1. An evaporative heat exchanger for cooling or condensing a process fluid, consisting essentially of:

an indirect evaporative heat exchange section;

a direct heat exchange section situated beneath the indirect evaporative heat exchange section;

a water distribution system located above the indirect evaporative heat exchange section and configured to spray water over the indirect evaporative heat exchange section;

the indirect evaporative heat exchange section comprising a process fluid inlet header and a process fluid outlet header, and an array of serpentine tubes connecting said inlet header and said outlet header, said serpentine tubes having an elliptical cross-section with spiral fins; said serpentine tubes further having lengths extending along a longitudinal axis, said lengths connected to adjacent lengths of a same serpentine tube by tube bends;

said direct section comprising a plenum where water distributed by said water distribution system and having received heat from said indirect evaporative heat exchange section is cooled by direct contact with air moving through said plenum;

a water recirculation system, including pump and pipes, configured to take water collecting in a basin at the bottom of said plenum and deliver it to said water distribution system;

an air mover configured to move ambient air into said plenum and up through said indirect evaporative heat exchange section;

wherein said evaporative heat exchanger is configured so that air is moved by said air mover into said plenum in a direction that is parallel to said longitudinal axis of said tube lengths and perpendicular to longitudinal axes of said spiral fins.
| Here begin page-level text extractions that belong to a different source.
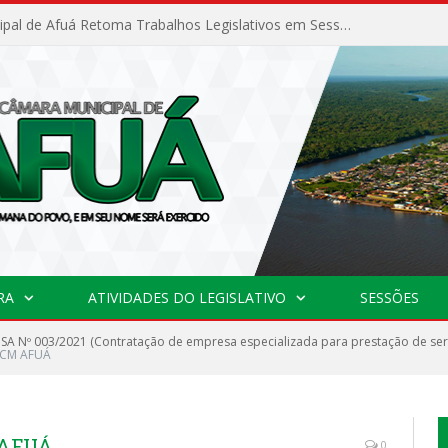
Câmara Municipal de Afuá Retoma Trabalhos Legislativos em Sessão Ordinária
RA
ATIVIDADES DO LEGISLATIVO
SESSÕES
SA Nº 003/2021 (Contratação de empresa especializada para prestação de servi
a CM AFUÁ
 AFUÁ
0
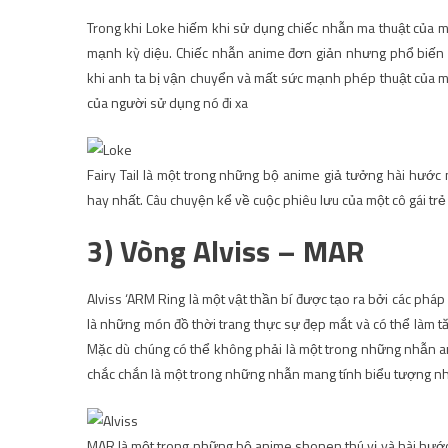
Trong khi Loke hiếm khi sử dụng chiếc nhẫn ma thuật của m
mạnh kỳ diệu. Chiếc nhẫn anime đơn giản nhưng phổ biến n
khi anh ta bị vận chuyển và mất sức mạnh phép thuật của 
của người sử dụng nó đi xa
Fairy Tail là một trong những bộ anime giả tưởng hài hướ
hay nhất. Câu chuyện kể về cuộc phiêu lưu của một cô gái trẻ L
3) Vòng Alviss – MAR
Alviss ‘ARM Ring là một vật thần bí được tạo ra bởi các p
là những món đồ thời trang thực sự đẹp mắt và có thể làm t
Mặc dù chúng có thể không phải là một trong những nhẫn a
chắc chắn là một trong những nhẫn mang tính biểu tượng nh
MAR là một trong những bộ anime shonen thú vị và hài hước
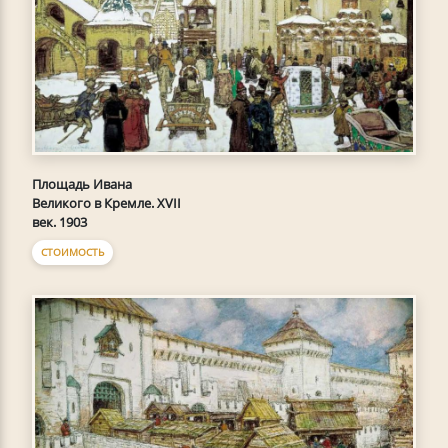
Площадь Ивана
Великого в Кремле. XVII
век. 1903
СТОИМОСТЬ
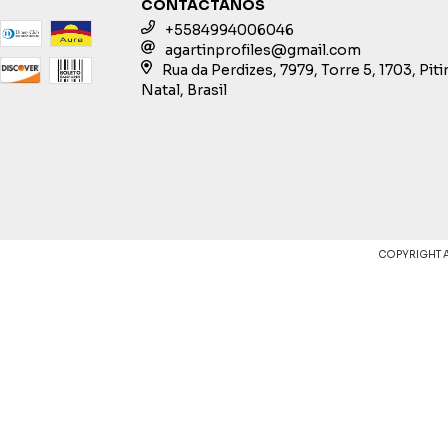
CONTACTANOS
+5584994006046
agartinprofiles@gmail.com
Rua da Perdizes, 7979, Torre 5, 1703, Pit
Natal, Brasil
COPYRIGHT 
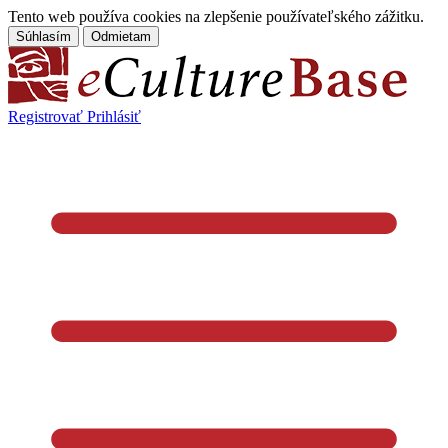
Tento web používa cookies na zlepšenie používateľského zážitku.
Súhlasím
Odmietam
Registrovať
Prihlásiť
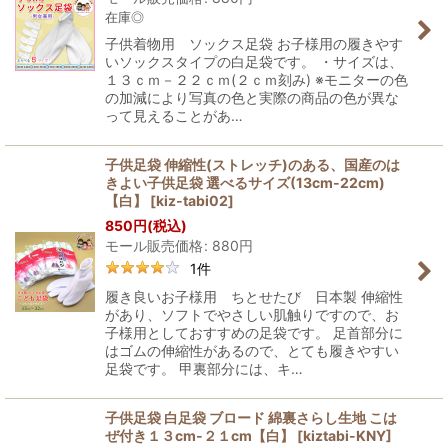
在庫◎
子供着物用 ソックス足袋 お子様用の履きやす
いソックスタイプの白足袋です。 ・サイズは、
１３ｃｍ－２２ｃｍ(２ｃｍ刻み) ※モニターの色
の加減により写真の色と実際の商品の色が異な
って見えることがあ…
子供足袋 伸縮性(ストレッチ)のある、国産のは
きよい子供足袋 選べるサイズ(13cm-22cm)
【白】
[
kiz-tabi02
]
850
円
(税込)
モール販売価格
:
880
円
1
件
履き良いお子様用 ちとせたび 日本製 伸縮性
があり、ソフトでやさしい肌触りですので、お
子様用としておすすめの足袋です。 足首部分に
はゴムの伸縮性があるので、とても履きやすい
足袋です。 甲裏部分には、キ…
子供足袋 白足袋 ブロード 綿裏さらし生地 こは
ぜ付き１３cm-２１cm【白】
[
kiztabi-KNY
]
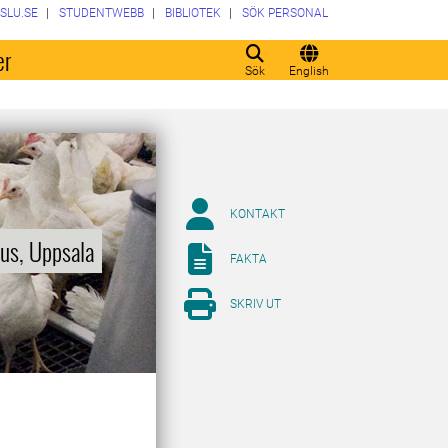
SLU.SE
STUDENTWEBB
BIBLIOTEK
SÖK PERSONAL
er
Sök
English
KONTAKT
pus, Uppsala
FAKTA
SKRIV UT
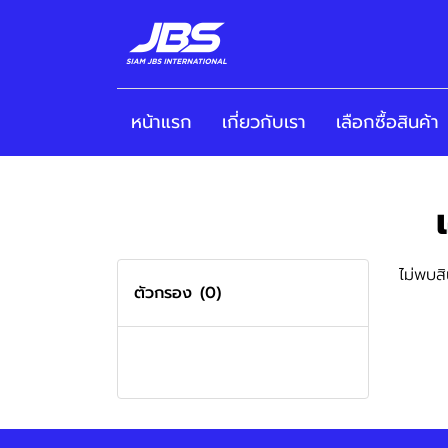
หน้าแรก
เกี่ยวกับเรา
เลือกซื้อสินค้า
ไม่พบสิ
ตัวกรอง
(0)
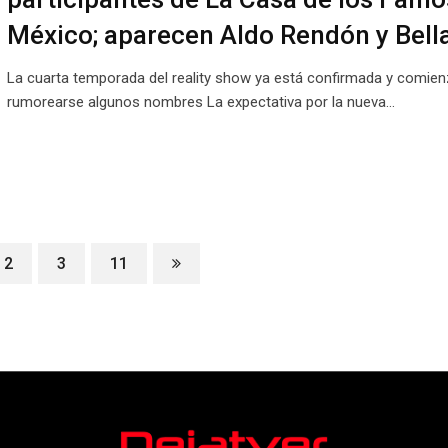
México; aparecen Aldo Rendón y Bell
La cuarta temporada del reality show ya está confirmada y comien
rumorearse algunos nombres La expectativa por la nueva…
2
3
11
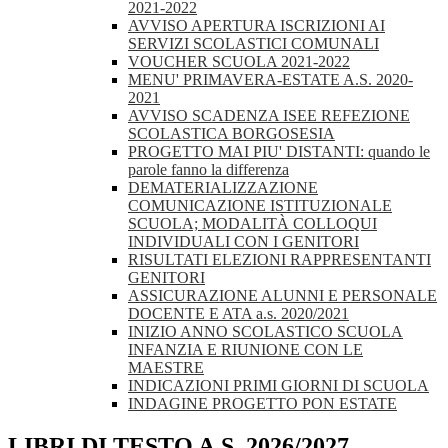
2021-2022
AVVISO APERTURA ISCRIZIONI AI
SERVIZI SCOLASTICI COMUNALI
VOUCHER SCUOLA 2021-2022
MENU' PRIMAVERA-ESTATE A.S. 2020-
2021
AVVISO SCADENZA ISEE REFEZIONE
SCOLASTICA BORGOSESIA
PROGETTO MAI PIU' DISTANTI: quando le
parole fanno la differenza
DEMATERIALIZZAZIONE
COMUNICAZIONE ISTITUZIONALE
SCUOLA; MODALITÀ COLLOQUI
INDIVIDUALI CON I GENITORI
RISULTATI ELEZIONI RAPPRESENTANTI
GENITORI
ASSICURAZIONE ALUNNI E PERSONALE
DOCENTE E ATA a.s. 2020/2021
INIZIO ANNO SCOLASTICO SCUOLA
INFANZIA E RIUNIONE CON LE
MAESTRE
INDICAZIONI PRIMI GIORNI DI SCUOLA
INDAGINE PROGETTO PON ESTATE
LIBRI DI TESTO A.S. 2026/2027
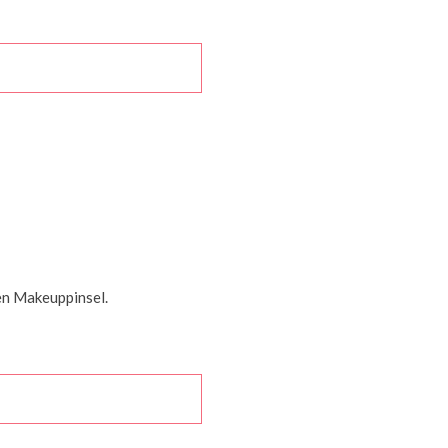
en Makeuppinsel.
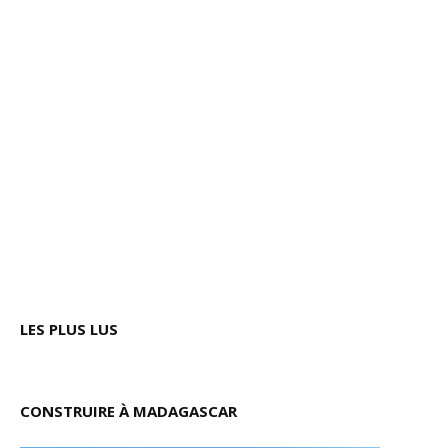
LES PLUS LUS
CONSTRUIRE À MADAGASCAR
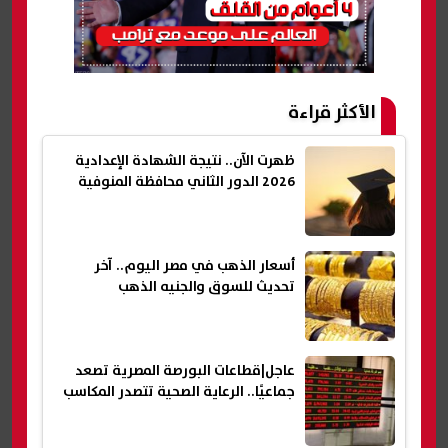
الأكثر قراءة
ظهرت الآن.. نتيجة الشهادة الإعدادية
2026 الدور الثاني محافظة المنوفية
أسعار الذهب في مصر اليوم.. آخر
تحديث للسوق والجنيه الذهب
عاجل|قطاعات البورصة المصرية تصعد
جماعيًا.. الرعاية الصحية تتصدر المكاسب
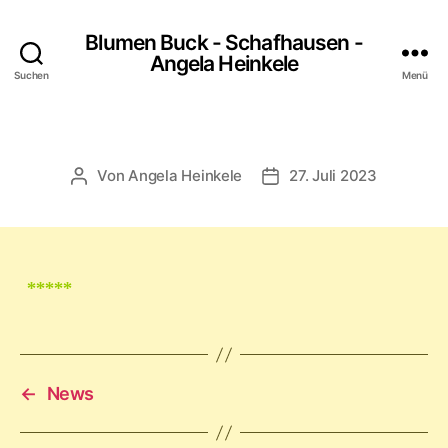
Blumen Buck - Schafhausen -
Angela Heinkele
Suchen
Menü
Von
Angela Heinkele
27. Juli 2023
*****
←
News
2. The evaporative heat exchanger according to claim 1, wherein substantially all air flow driven by said air mover into said indirect evaporative heat exchange section flows first through said plenum.

3. The evaporative heat exchanger according to claim 1, wherein said air mover is a fan, and said evaporative heat exchanger is an induced draft device and said fan is located above said water distribution system, and is configured to draw air from outside of said device into said plenum and up through said indirect evaporative heat exchange section.

4. The evaporative heat exchanger according to claim 3, wherein sides of said plenum parallel to said tube lengths are sealed to prevent substantial entry of air.

5. The evaporative heat exchanger according to claim 1, wherein is said air mover is a fan, and said evaporative heat exchanger is a forced draft device, and said fan is located at a side of said plenum that is beneath said tube bends.

6. The evaporative heat exchanger according to claim 5, wherein said longitudinal axis of said tube lengths is perpendicular to a longitudinal axis of said evaporative heat exchanger.

7. The evaporative heat exchanger according to claim 5, wherein said fan is configured to draw air from outside of said device and force it into said plenum in a direction that is parallel to said longitudinal axis of said tube lengths and perpendicular to longitudinal axes of said spiral fins.

8. The evaporative heat exchanger according to claim 7, wherein substantially all air flow entering said indirect evaporative heat exchange section is delivered by said fan.

9. The evaporative heat exchanger according to claim 8, wherein substantially no air enters said plenum except via said fan.

10. The evaporative heat exchanger according to claim 1, wherein said air mover is a first fan and a second fan, said first fan located at a side of said plenum that is beneath a set of tube bends at a first end of said tube lengths, said second fan located at a side of said plenum that is beneath a set of tube bends at a second end of said tube lengths.

11. The evaporative heat exchanger according to claim 10, wherein said fans are configured to draw air from outside of said device and force it into said plenum in a direction that is parallel to said longitudinal axis of said tube lengths and perpendicular to longitudinal axes of said spiral fins.